Bragg da en el clavo, como de costumbre. Todos los aficionados al más sublime e injusto de los deportes, al juego de caballeros practicado por rufianes, hemos tenido nuestros sueños de fútbol. Sobre todo, cuando éramos niños y la vida no nos había puesto aún en nuestro sitio, que suele ser no ya el banquillo, sino el rincón de la grada más alejado del césped. Aunque fuésemos tuercebotas inmisericordes peleados con el esférico, incapaces de meterle un gol al arco iris, todos nos hemos soñado clavando en la escuadra una majestuosa volea con la camiseta de nuestro equipo puesta.
El periodista y escritor Paco Gisbert (Valencia, 1962) lleva décadas cantando goles. Pero sabe, como cualquier buen aficionado, que los que nunca se olvidan, los que quedaron incrustados para siempre en la memoria sentimental, son los cantados en la infancia. De eso trata El niño de Di Stéfano, una novela de fútbol con (sólida) coartada autobiográfica que se hunde en los meandros de la infancia para narrar una epopeya en tonos sepia, la del Valencia CF que fue campeón de liga en abril de 1971, hace medio siglo. Gisbert lleva treinta años escribiendo y hablando de cine, sexo y deporte en medios de comunicación como EL PAÍS, Interviú, La Sexta, Primera Línea o Cartelera Turia. Entre otros libros dedicados a su pasión por el deporte, ha coescrito y coordinado Ja tenim equip, una historia oficiosa del Valencia.

> _Material recopilado_
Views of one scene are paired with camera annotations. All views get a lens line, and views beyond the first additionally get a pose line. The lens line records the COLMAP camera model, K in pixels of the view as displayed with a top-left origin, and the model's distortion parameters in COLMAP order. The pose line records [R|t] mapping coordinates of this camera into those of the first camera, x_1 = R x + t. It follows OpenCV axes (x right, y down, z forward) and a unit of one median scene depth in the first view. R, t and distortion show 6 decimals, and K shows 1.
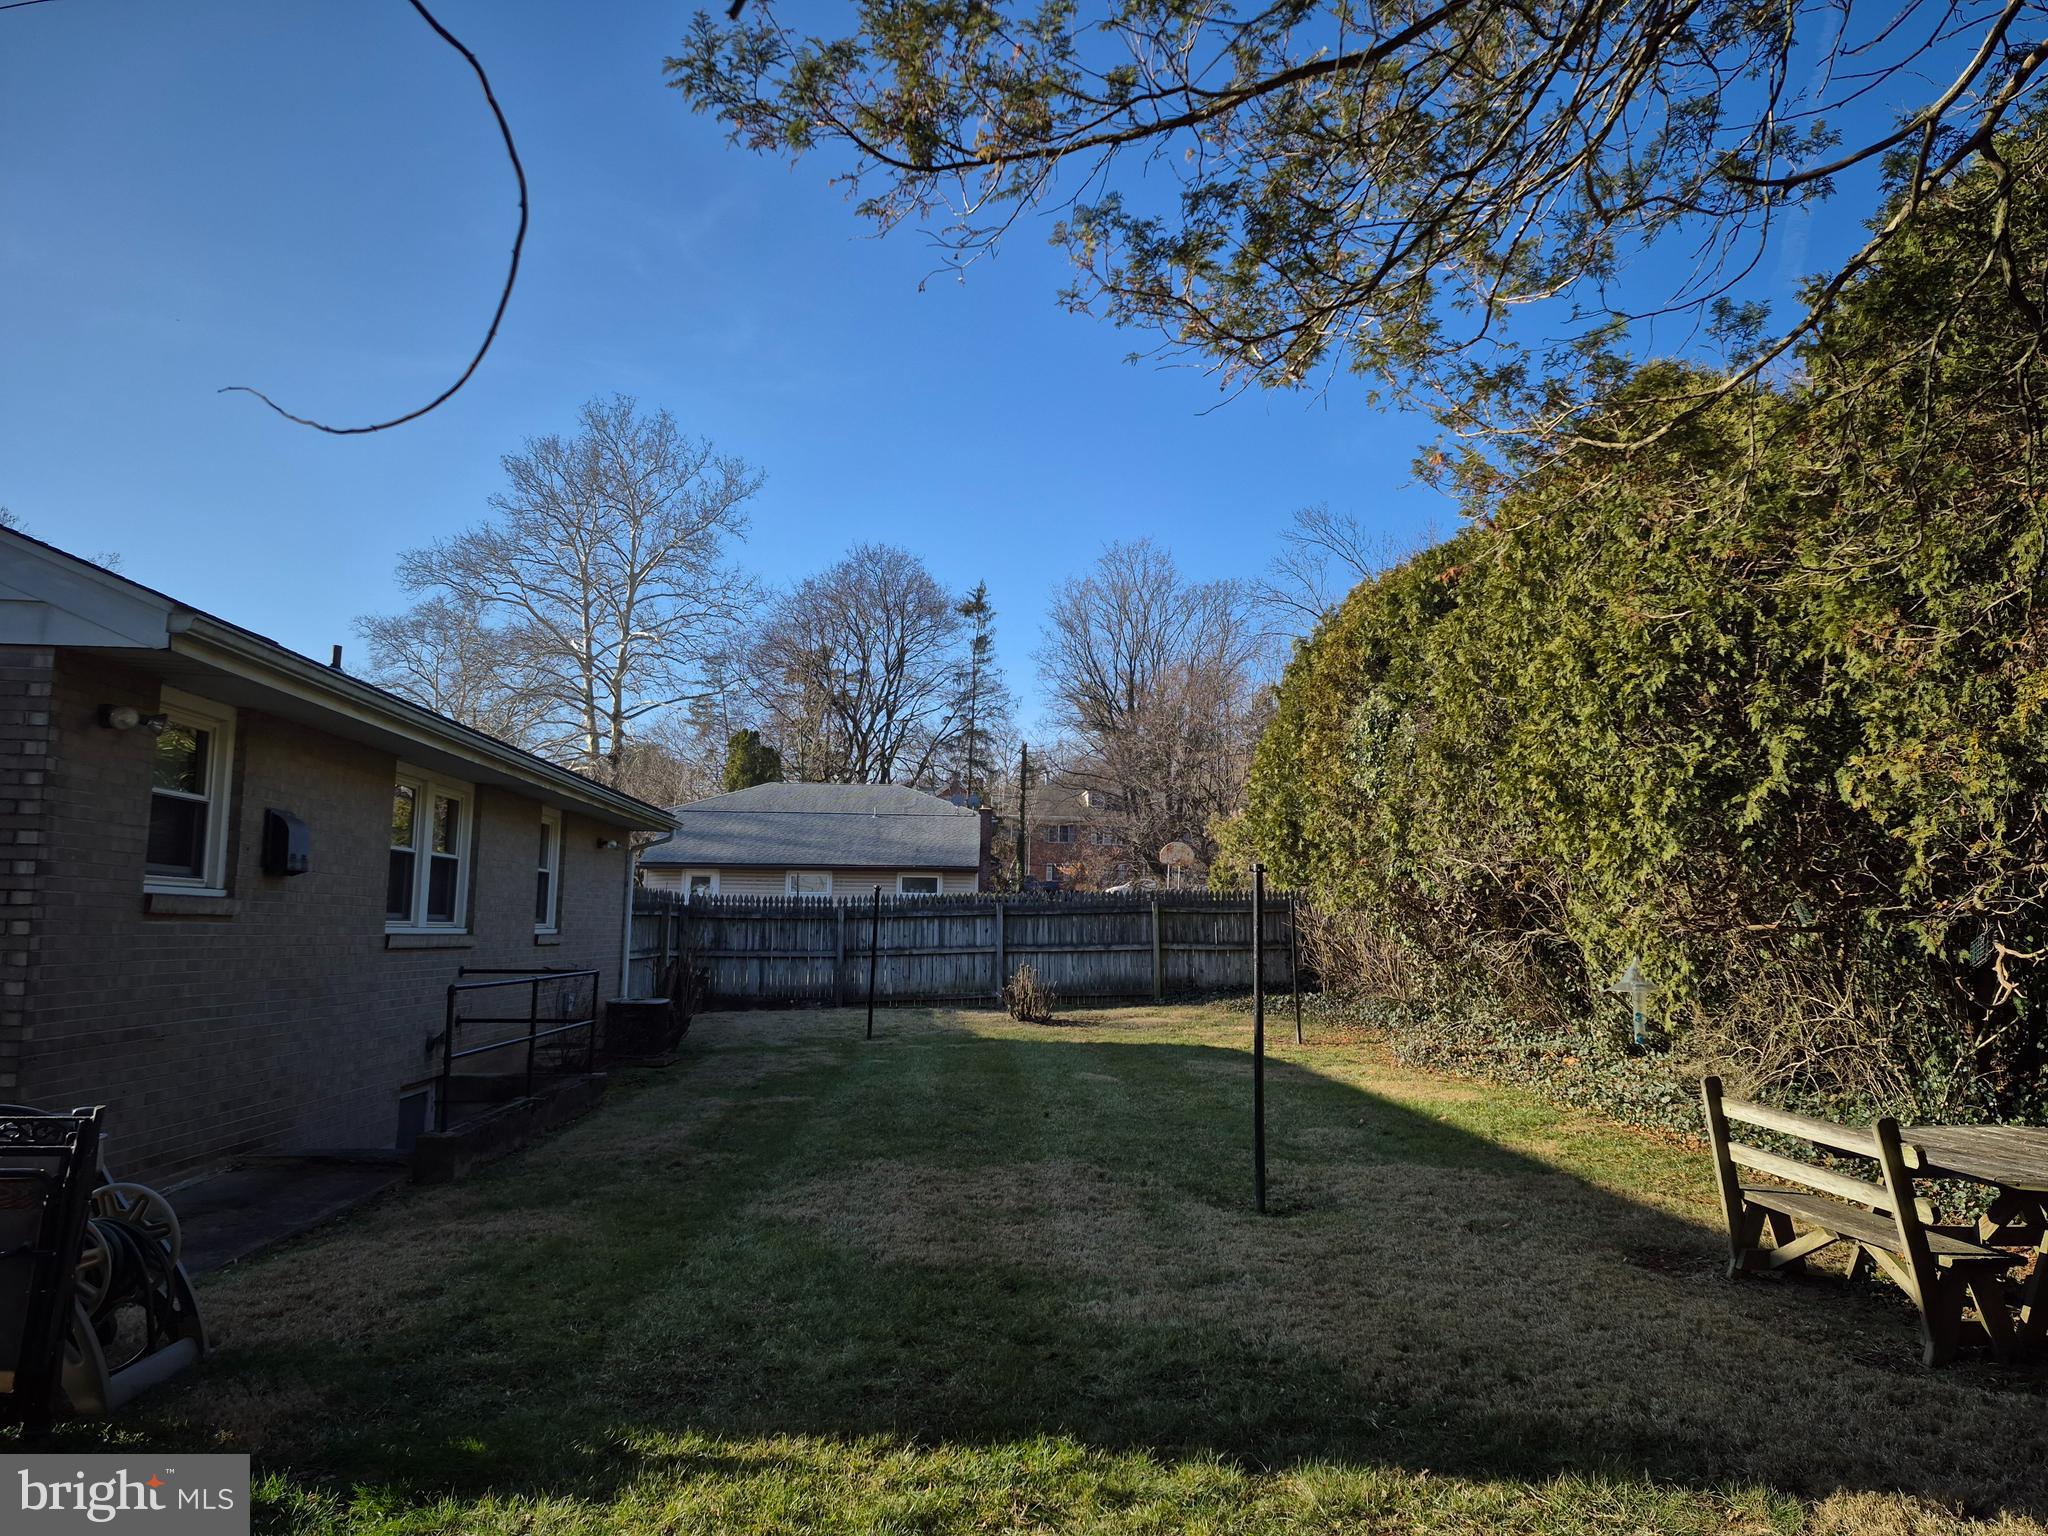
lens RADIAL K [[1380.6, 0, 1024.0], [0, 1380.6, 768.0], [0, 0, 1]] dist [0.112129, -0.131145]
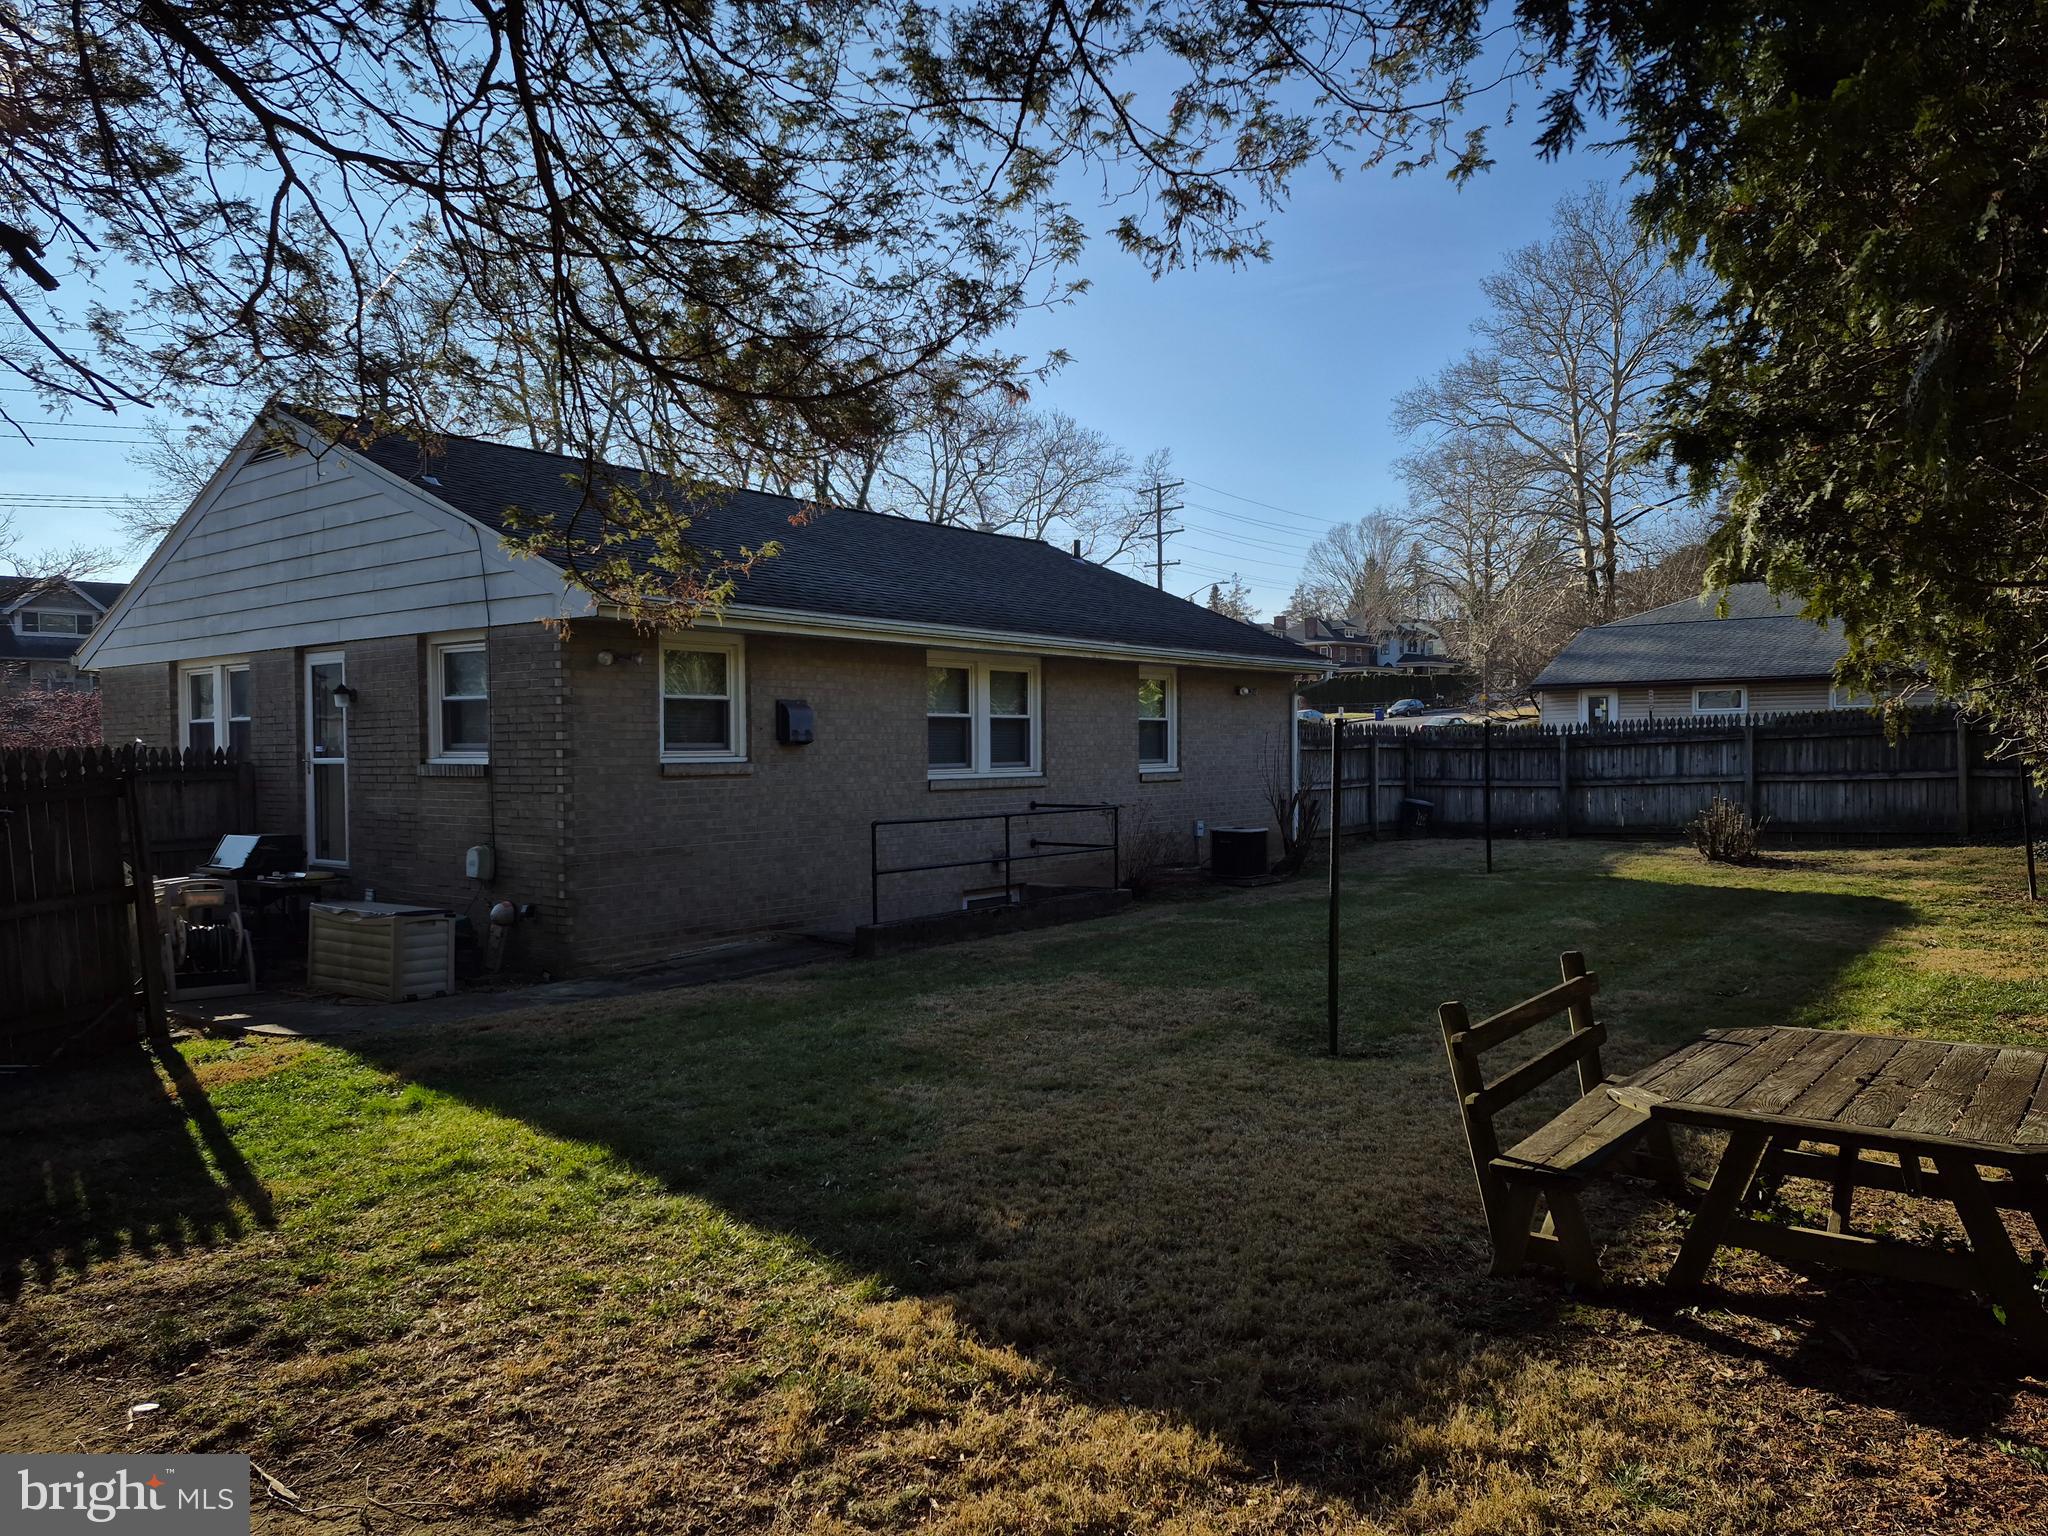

> _Detalles del ejercicio_
Contesta estas preguntas a partir del texto base:
1. Según el texto, ¿qué camiseta llevamos puesta cuando nos soñamos clavando una volea en la escuadra?
2. ¿Qué logro del Valencia CF narra El niño de Di Stéfano, y en qué mes y año lo consiguió?
3. ¿Qué título tiene la historia oficiosa del Valencia que Paco Gisbert ha coescrito y coordinado?

> _Respuesta al ejercicio_
1. La camiseta de nuestro equipo.
2. Narra el campeonato de liga que el Valencia CF ganó en abril de 1971.
3. Ja tenim equip.